START Records to process
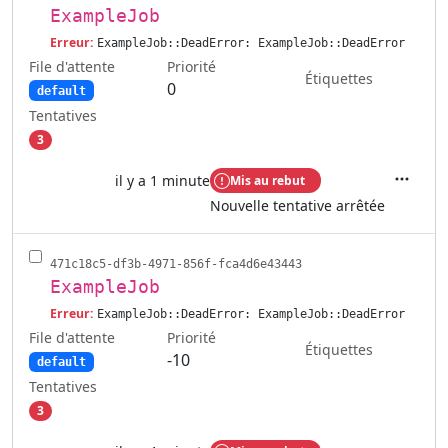
ExampleJob
Erreur:
ExampleJob::DeadError: ExampleJob::DeadError
File d'attente
Priorité
Étiquettes
0
default
Tentatives
3
il y a 1 minute
Mis au rebut
Actions
Nouvelle tentative arrêtée
471c18c5-df3b-4971-856f-fca4d6e43443
ExampleJob
Erreur:
ExampleJob::DeadError: ExampleJob::DeadError
File d'attente
Priorité
Étiquettes
-10
default
Tentatives
3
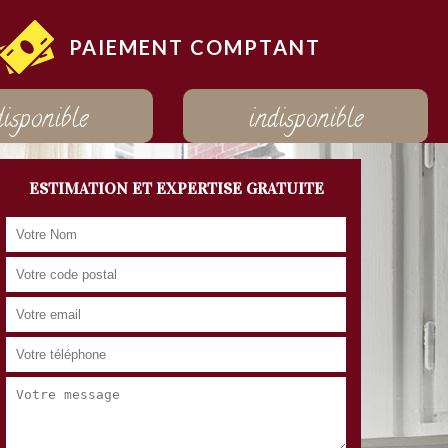
PAIEMENT COMPTANT
disponible
indisponible
ESTIMATION ET EXPERTISE GRATUITE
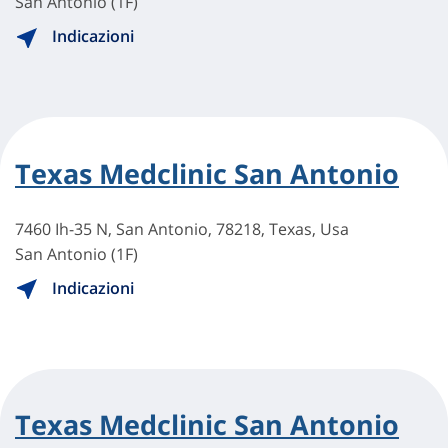
San Antonio (1F)
Indicazioni
Texas Medclinic San Antonio
7460 Ih-35 N, San Antonio, 78218, Texas, Usa
San Antonio (1F)
Indicazioni
Texas Medclinic San Antonio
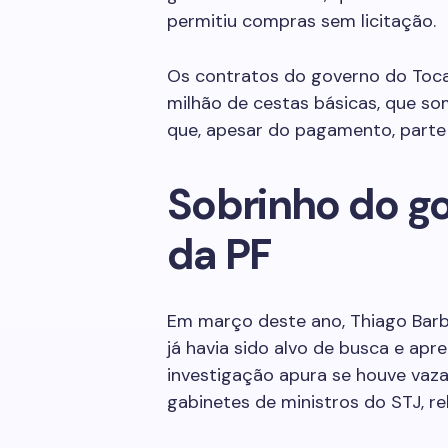
permitiu compras sem licitação.
Os contratos do governo do Toca
milhão de cestas básicas, que so
que, apesar do pagamento, parte
Sobrinho do g
da PF
Em março deste ano, Thiago Barb
já havia sido alvo de busca e ap
investigação apura se houve vaz
gabinetes de ministros do STJ, r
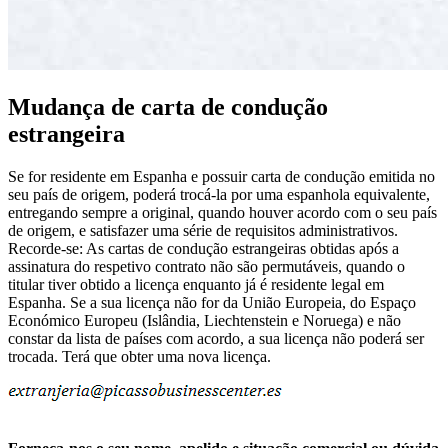
Mudança de carta de condução
estrangeira
Se for residente em Espanha e possuir carta de condução emitida no
seu país de origem, poderá trocá-la por uma espanhola equivalente,
entregando sempre a original, quando houver acordo com o seu país
de origem, e satisfazer uma série de requisitos administrativos.
Recorde-se: As cartas de condução estrangeiras obtidas após a
assinatura do respetivo contrato não são permutáveis, quando o
titular tiver obtido a licença enquanto já é residente legal em
Espanha. Se a sua licença não for da União Europeia, do Espaço
Económico Europeu (Islândia, Liechtenstein e Noruega) e não
constar da lista de países com acordo, a sua licença não poderá ser
trocada. Terá que obter uma nova licença.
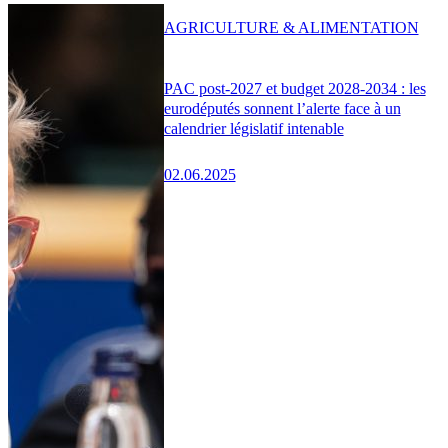
AGRICULTURE & ALIMENTATION
PAC post-2027 et budget 2028-2034 : les
eurodéputés sonnent l’alerte face à un
calendrier législatif intenable
02.06.2025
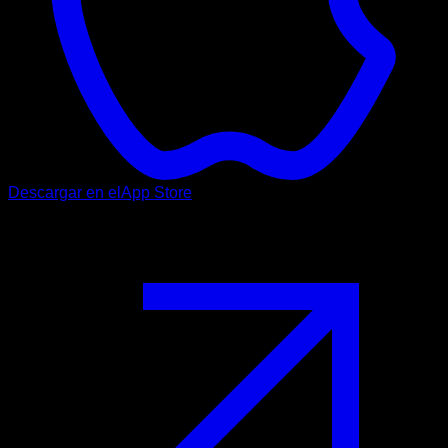
Descargar en el
App Store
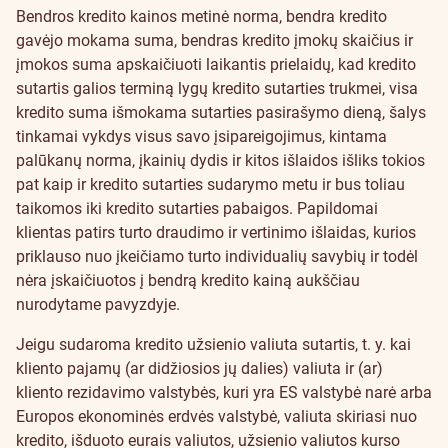
Bendros kredito kainos metinė norma, bendra kredito
gavėjo mokama suma, bendras kredito įmokų skaičius ir
įmokos suma apskaičiuoti laikantis prielaidų, kad kredito
sutartis galios terminą lygų kredito sutarties trukmei, visa
kredito suma išmokama sutarties pasirašymo dieną, šalys
tinkamai vykdys visus savo įsipareigojimus, kintama
palūkanų norma, įkainių dydis ir kitos išlaidos išliks tokios
pat kaip ir kredito sutarties sudarymo metu ir bus toliau
taikomos iki kredito sutarties pabaigos. Papildomai
klientas patirs turto draudimo ir vertinimo išlaidas, kurios
priklauso nuo įkeičiamo turto individualių savybių ir todėl
nėra įskaičiuotos į bendrą kredito kainą aukščiau
nurodytame pavyzdyje.
Jeigu sudaroma kredito užsienio valiuta sutartis, t. y. kai
kliento pajamų (ar didžiosios jų dalies) valiuta ir (ar)
kliento rezidavimo valstybės, kuri yra ES valstybė narė arba
Europos ekonominės erdvės valstybė, valiuta skiriasi nuo
kredito, išduoto eurais valiutos, užsienio valiutos kurso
END Records to process
▶ [What the task asks]
Quote every record above exactly, omitting any pictures they contain.

▶ [Output of the exercise]
ExampleJob
Erreur:
ExampleJob::DeadError: ExampleJob::DeadError
File d'attente
Priorité
Étiquettes
0
default
Tentatives
3
il y a 1 minute
Mis au rebut
Actions
Nouvelle tentative arrêtée
471c18c5-df3b-4971-856f-fca4d6e43443
ExampleJob
Erreur:
ExampleJob::DeadError: ExampleJob::DeadError
File d'attente
Priorité
Étiquettes
-10
default
Tentatives
3
PAIEMENT COMPTANT
disponible
indisponible
ESTIMATION ET EXPERTISE GRATUITE
San Antonio (1F)
Indicazioni
Texas Medclinic San Antonio
7460 Ih-35 N, San Antonio, 78218, Texas, Usa
San Antonio (1F)
Indicazioni
Texas Medclinic San Antonio
permitiu compras sem licitação.
Os contratos do governo do Toca
milhão de cestas básicas, que so
que, apesar do pagamento, parte
Sobrinho do g
da PF
Em março deste ano, Thiago Barb
já havia sido alvo de busca e ap
investigação apura se houve vaz
gabinetes de ministros do STJ, r
Mudança de carta de condução
estrangeira
Se for residente em Espanha e possuir carta de condução emitida no
seu país de origem, poderá trocá-la por uma espanhola equivalente,
entregando sempre a original, quando houver acordo com o seu país
de origem, e satisfazer uma série de requisitos administrativos.
Recorde-se: As cartas de condução estrangeiras obtidas após a
assinatura do respetivo contrato não são permutáveis, quando o
titular tiver obtido a licença enquanto já é residente legal em
Espanha. Se a sua licença não for da União Europeia, do Espaço
Económico Europeu (Islândia, Liechtenstein e Noruega) e não
constar da lista de países com acordo, a sua licença não poderá ser
trocada. Terá que obter uma nova licença.
AGRICULTURE & ALIMENTATION
PAC post-2027 et budget 2028-2034 : les
eurodéputés sonnent l’alerte face à un
calendrier législatif intenable
02.06.2025
Descargar en el
App Store
Bendros kredito kainos metinė norma, bendra kredito
gavėjo mokama suma, bendras kredito įmokų skaičius ir
įmokos suma apskaičiuoti laikantis prielaidų, kad kredito
sutartis galios terminą lygų kredito sutarties trukmei, visa
kredito suma išmokama sutarties pasirašymo dieną, šalys
tinkamai vykdys visus savo įsipareigojimus, kintama
palūkanų norma, įkainių dydis ir kitos išlaidos išliks tokios
pat kaip ir kredito sutarties sudarymo metu ir bus toliau
taikomos iki kredito sutarties pabaigos. Papildomai
klientas patirs turto draudimo ir vertinimo išlaidas, kurios
priklauso nuo įkeičiamo turto individualių savybių ir todėl
nėra įskaičiuotos į bendrą kredito kainą aukščiau
nurodytame pavyzdyje.
Jeigu sudaroma kredito užsienio valiuta sutartis, t. y. kai
kliento pajamų (ar didžiosios jų dalies) valiuta ir (ar)
kliento rezidavimo valstybės, kuri yra ES valstybė narė arba
Europos ekonominės erdvės valstybė, valiuta skiriasi nuo
kredito, išduoto eurais valiutos, užsienio valiutos kurso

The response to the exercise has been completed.